Zadanie A
Przepisz fragment wątku o instalacji Gentoo od „Jak najbardziej można.” do „Instalacja i sprzęt.”, wstawiając „sprawniej” w miejsce „szybciej”.

==*==

# Czemu tylko stage3?

## kosu

Witam

Czemu Gentoo juz nie wspiera instalacji ze stage1 i stage2? Nie mozna juz skompilowac sobie systemu od calkowitego zera ?

----------

## waltharius

Jak najbardziej można. Powstaje tylko pytanie po co? Ze stage3 postwaisz znacznie szybciej system. Dzięki temu możesz już na nim pracować kiedy cały system w tle Ci się rekompiluje i tym samym masz tak samo jak byś się męczył ze stage1 a unikasz mnóstwa błędów i czas oszczędzasz. Było o tym już wiele razy pisane na forum  :Smile: 

Pozdrawiam

walth

----------

## arsen

Moved from Polish to Instalacja i sprzęt.

----------

## aqu

pozatym stage 1 i 2 nie jest juz TYLKO opisywane w handbook.

a nawet jesli budujesz system od zera to mozesz otrzymac os wolniejszy niz ze stage 3, wszystko zalezy od flag  :Wink: 

----------

## 13Homer

Jeszcze trochę to się pewnie okaże, że można korzystać tylko z instalatora graficznego i stage3, bo to i łatwiejsze, i mniej błędów się popełnia, i szybsze i w ogóle to jedyna słuszna droga.

----------

## noobah

Aleś ty zgryźliwy Homer! ALe masz trochę racji, bo jak pierwszy raz instalowałem Gentoo to w podręczniku było napisane że są 3 opcje stage 1, 2 i 3, a teraz nic. Fakt, że ja wiem co zrobić i kiedy to zrobić żeby pojechać ze stage 1, ale nowi już nie mają takich perspektyw (chociaż jakby pogrzebali to by znaleźli)

Z drugiej stronki to następnym razem jak będę instalował, a się zapowiada niedługo bo zmianiam dysk na SATA, to raczej ze stage3 pojadę, porównam sobie szybkość i ewentualnie przkompiluję w razie czego wszystko.

==*==

Zadanie B
Powtórz dosłownie wszystkie wpisy z katalogu kolekcji roślin, bez obrazów.

Dostarczony materiał
==*==

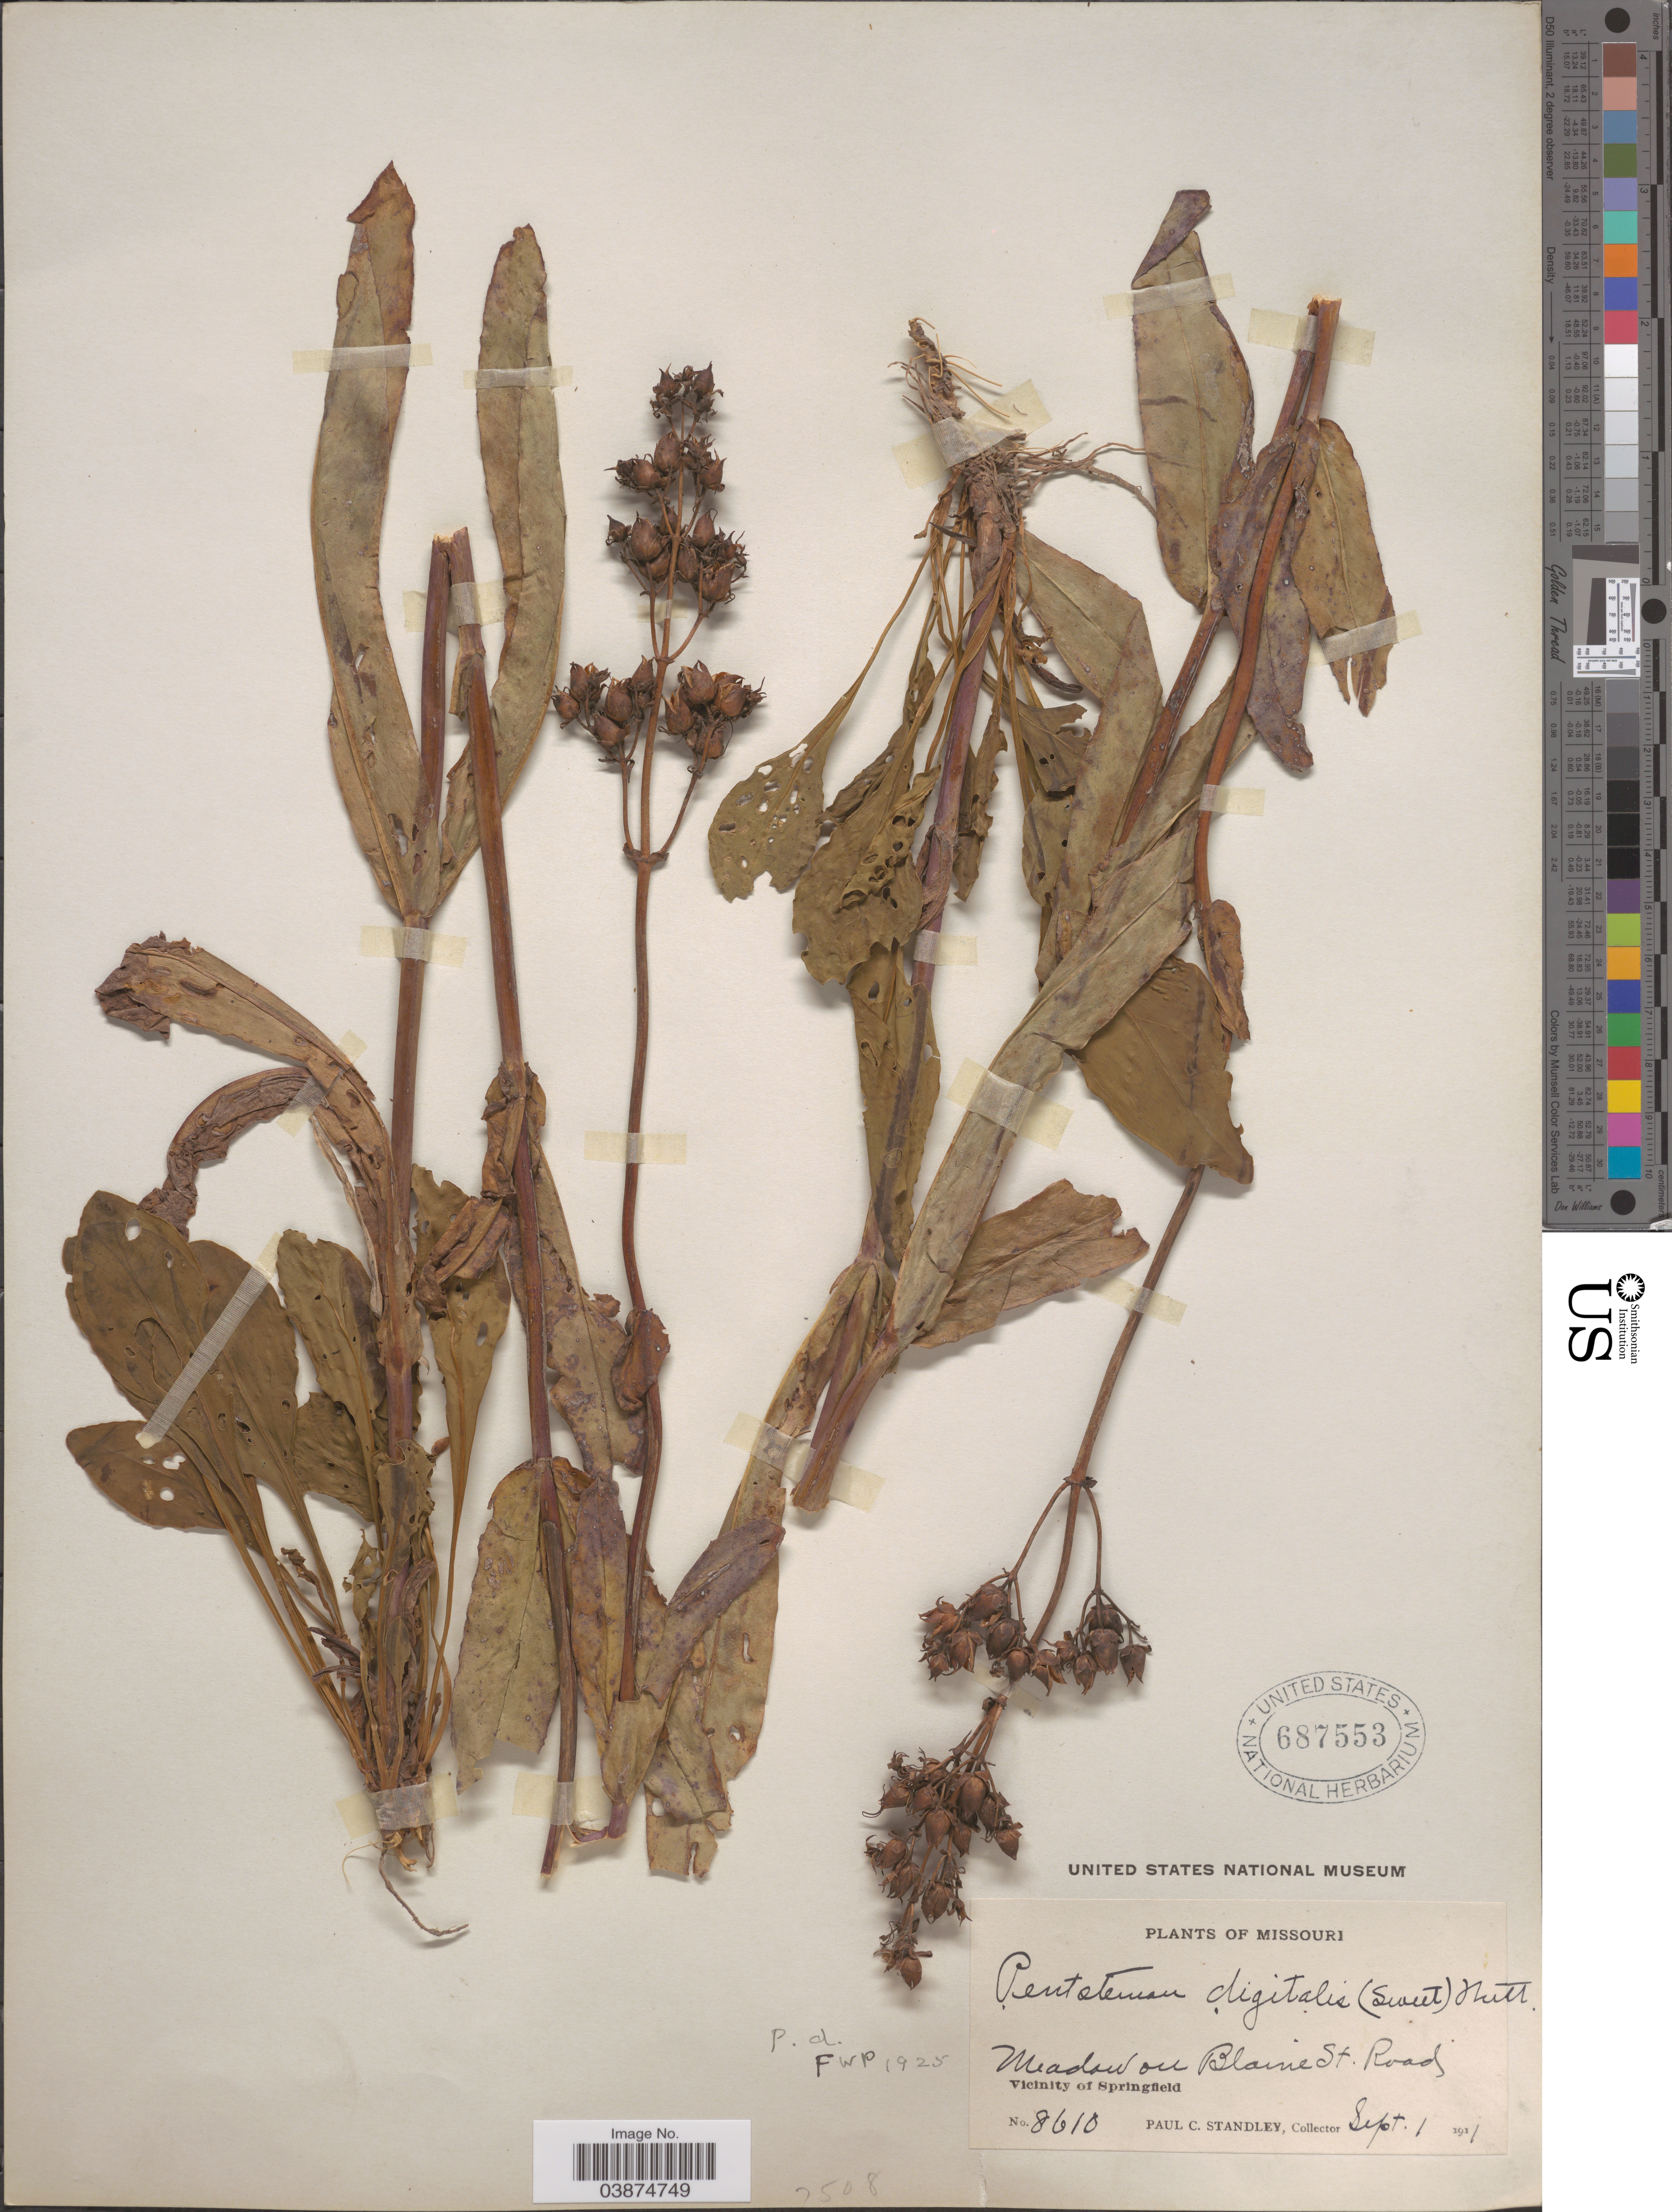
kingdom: Plantae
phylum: Tracheophyta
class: Magnoliopsida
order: Lamiales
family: Plantaginaceae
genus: Penstemon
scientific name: Penstemon digitalis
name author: Nutt. ex Sims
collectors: P. C. Standley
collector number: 8610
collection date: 1911-09-01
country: United States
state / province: Missouri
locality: Meadow on Blaine St. Road. Vicinity of Springfield.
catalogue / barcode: US 687553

==*==

Rozwiązanie zadania A
Jak najbardziej można. Powstaje tylko pytanie po co? Ze stage3 postwaisz znacznie sprawniej system. Dzięki temu możesz już na nim pracować kiedy cały system w tle Ci się rekompiluje i tym samym masz tak samo jak byś się męczył ze stage1 a unikasz mnóstwa błędów i czas oszczędzasz. Było o tym już wiele razy pisane na forum  :Smile: 

Pozdrawiam

walth

----------

## arsen

Moved from Polish to Instalacja i sprzęt.

Rozwiązanie zadania B
kingdom: Plantae
phylum: Tracheophyta
class: Magnoliopsida
order: Lamiales
family: Plantaginaceae
genus: Penstemon
scientific name: Penstemon digitalis
name author: Nutt. ex Sims
collectors: P. C. Standley
collector number: 8610
collection date: 1911-09-01
country: United States
state / province: Missouri
locality: Meadow on Blaine St. Road. Vicinity of Springfield.
catalogue / barcode: US 687553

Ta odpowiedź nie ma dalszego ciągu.